La conversation ne se passa, comme on sait, qu’en reproches. Plusieurs historiens ont cru que la réponse du vizir au roi, quand ce prince lui reprocha d’avoir pu prendre le czar prisonnier, et de ne l’avoir pas fait, était la réponse d’un imbécile. « Si j’avais pris le czar, dit-il, qui aurait gouverné son empire ? » Il est aisé pourtant de comprendre que c’était la réponse d’un homme piqué ; et ces mots qu’il ajouta : « Il ne faut pas que tous les rois sortent de chez eux, » montrent assez combien il voulait mortifier l’hôte de Bender.
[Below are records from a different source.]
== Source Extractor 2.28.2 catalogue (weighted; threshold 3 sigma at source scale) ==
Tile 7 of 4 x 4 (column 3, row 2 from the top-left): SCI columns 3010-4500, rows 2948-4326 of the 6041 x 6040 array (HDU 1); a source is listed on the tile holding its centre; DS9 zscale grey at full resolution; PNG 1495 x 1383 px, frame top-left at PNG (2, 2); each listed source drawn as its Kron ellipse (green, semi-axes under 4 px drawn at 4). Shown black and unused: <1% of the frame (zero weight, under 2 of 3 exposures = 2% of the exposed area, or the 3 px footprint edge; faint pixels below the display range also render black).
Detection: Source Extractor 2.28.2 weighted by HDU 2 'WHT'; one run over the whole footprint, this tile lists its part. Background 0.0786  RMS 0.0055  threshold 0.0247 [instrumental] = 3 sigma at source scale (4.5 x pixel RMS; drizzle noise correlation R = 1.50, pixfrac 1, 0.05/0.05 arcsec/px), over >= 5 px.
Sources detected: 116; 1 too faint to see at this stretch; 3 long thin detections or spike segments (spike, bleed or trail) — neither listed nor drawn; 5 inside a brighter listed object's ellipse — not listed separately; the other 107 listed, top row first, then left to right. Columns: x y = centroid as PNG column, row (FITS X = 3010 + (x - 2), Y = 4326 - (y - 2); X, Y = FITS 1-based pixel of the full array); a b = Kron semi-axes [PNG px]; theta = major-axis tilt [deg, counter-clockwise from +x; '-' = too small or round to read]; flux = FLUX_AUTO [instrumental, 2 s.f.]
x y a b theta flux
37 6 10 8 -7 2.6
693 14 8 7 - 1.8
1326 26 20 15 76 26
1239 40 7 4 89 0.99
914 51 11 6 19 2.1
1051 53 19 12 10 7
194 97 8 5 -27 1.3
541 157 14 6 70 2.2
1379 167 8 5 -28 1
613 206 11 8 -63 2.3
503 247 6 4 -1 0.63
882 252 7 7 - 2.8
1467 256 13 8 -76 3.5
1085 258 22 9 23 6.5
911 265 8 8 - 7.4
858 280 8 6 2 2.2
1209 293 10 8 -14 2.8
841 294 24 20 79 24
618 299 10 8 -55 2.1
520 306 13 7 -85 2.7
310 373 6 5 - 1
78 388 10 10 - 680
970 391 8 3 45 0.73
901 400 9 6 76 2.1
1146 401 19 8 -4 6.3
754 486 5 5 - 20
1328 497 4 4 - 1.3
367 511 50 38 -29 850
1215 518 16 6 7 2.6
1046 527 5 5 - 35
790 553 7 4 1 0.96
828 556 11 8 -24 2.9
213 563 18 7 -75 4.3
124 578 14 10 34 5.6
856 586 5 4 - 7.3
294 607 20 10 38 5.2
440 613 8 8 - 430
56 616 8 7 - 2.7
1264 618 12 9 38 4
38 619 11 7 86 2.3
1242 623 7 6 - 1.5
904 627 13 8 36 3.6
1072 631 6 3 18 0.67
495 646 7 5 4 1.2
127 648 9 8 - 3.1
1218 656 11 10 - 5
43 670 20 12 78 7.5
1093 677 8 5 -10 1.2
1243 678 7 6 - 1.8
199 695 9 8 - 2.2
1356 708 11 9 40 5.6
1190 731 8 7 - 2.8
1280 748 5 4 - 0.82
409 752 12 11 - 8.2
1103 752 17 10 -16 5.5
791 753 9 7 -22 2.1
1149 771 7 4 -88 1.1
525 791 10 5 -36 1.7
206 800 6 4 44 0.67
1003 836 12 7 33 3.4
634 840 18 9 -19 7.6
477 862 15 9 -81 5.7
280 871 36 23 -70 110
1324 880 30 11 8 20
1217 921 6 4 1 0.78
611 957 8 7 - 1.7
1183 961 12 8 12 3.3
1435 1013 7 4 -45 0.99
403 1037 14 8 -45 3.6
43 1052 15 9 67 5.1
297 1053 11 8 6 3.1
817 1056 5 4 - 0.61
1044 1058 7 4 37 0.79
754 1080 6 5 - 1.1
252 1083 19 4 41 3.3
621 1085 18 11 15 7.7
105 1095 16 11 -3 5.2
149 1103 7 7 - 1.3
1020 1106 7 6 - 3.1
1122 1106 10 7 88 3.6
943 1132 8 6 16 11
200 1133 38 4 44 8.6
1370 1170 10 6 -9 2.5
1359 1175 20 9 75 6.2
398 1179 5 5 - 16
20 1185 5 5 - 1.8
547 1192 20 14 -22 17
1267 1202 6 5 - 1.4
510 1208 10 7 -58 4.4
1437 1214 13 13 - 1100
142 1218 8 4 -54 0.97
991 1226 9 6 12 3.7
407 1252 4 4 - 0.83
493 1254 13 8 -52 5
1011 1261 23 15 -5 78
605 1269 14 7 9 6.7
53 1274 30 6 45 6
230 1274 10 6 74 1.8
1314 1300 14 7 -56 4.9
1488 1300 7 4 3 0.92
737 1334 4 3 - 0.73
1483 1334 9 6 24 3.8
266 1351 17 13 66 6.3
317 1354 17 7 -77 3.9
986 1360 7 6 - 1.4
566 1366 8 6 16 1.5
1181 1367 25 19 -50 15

Charles ne retira d’autre fruit de son voyage que celui de déchirer la robe du grand vizir avec l’éperon de ses bottes. Le vizir, qui pouvait l’en faire repentir, feignit de ne s’en pas apercevoir ; et en cela il était très-supérieur à Charles. Si quelque chose put faire sentir à ce monarque, dans sa vie brillante et tumultueuse, combien la fortune peut confondre la grandeur, c’est qu’à Pultava un pâtissier avait fait mettre bas les armes à toute son armée, et qu’au Pruth un fendeur de bois avait décidé du sort du czar et du sien : car ce vizir Baltagi Mehemet avait été fendeur de bois dans le sérail, comme son nom le signifie ; et, loin d’en rougir, il s’en faisait honneur : tant les mœurs orientales diffèrent des nôtres.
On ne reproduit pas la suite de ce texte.